Rewrite the data as a JSON list of strings, one string per line, leaving out blank lines. Start at the line containing "pose: elev=195.4 azim=258.0" and end at the final line of the data, including both.

-- Begin --

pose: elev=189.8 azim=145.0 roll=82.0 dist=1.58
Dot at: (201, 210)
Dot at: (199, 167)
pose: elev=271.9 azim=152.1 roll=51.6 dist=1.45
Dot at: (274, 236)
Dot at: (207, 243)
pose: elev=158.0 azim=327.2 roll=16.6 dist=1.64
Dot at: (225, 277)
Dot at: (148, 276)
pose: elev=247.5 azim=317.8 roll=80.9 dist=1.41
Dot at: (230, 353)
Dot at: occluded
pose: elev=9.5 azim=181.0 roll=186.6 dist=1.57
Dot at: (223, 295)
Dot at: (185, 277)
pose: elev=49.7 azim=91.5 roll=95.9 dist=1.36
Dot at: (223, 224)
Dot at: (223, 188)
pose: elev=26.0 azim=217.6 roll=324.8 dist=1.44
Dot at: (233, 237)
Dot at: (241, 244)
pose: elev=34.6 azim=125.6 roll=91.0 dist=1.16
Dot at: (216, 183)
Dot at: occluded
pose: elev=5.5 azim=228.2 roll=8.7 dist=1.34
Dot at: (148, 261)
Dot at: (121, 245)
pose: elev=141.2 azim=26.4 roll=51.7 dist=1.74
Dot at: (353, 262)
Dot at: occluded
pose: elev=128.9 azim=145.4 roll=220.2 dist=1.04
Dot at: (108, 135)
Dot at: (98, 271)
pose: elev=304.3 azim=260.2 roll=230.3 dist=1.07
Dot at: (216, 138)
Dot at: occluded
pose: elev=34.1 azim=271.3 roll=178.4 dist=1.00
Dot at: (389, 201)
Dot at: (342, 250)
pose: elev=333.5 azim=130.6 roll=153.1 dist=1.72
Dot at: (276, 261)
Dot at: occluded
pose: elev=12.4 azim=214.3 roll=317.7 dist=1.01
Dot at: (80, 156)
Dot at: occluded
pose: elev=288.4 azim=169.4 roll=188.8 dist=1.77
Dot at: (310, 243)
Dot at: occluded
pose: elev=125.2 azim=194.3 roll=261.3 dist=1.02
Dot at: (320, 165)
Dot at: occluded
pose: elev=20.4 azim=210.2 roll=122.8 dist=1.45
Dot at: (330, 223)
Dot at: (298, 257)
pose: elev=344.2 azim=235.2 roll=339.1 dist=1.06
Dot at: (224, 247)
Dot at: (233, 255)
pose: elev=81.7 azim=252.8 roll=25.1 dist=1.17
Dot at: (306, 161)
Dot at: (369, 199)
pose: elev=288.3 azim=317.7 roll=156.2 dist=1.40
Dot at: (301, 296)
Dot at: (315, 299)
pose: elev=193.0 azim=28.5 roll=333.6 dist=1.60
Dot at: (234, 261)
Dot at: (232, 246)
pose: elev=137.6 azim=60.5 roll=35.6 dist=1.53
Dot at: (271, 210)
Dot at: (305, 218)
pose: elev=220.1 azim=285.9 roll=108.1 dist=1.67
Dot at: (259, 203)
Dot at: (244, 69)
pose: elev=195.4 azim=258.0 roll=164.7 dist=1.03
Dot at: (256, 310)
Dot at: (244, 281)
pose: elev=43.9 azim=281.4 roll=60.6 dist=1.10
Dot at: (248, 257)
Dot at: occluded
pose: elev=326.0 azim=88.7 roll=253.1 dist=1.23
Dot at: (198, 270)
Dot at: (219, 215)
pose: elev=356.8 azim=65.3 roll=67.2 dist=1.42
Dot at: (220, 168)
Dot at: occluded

-- End --

**ANSWER BELOW**
[
  "pose: elev=195.4 azim=258.0 roll=164.7 dist=1.03",
  "Dot at: (256, 310)",
  "Dot at: (244, 281)",
  "pose: elev=43.9 azim=281.4 roll=60.6 dist=1.10",
  "Dot at: (248, 257)",
  "Dot at: occluded",
  "pose: elev=326.0 azim=88.7 roll=253.1 dist=1.23",
  "Dot at: (198, 270)",
  "Dot at: (219, 215)",
  "pose: elev=356.8 azim=65.3 roll=67.2 dist=1.42",
  "Dot at: (220, 168)",
  "Dot at: occluded"
]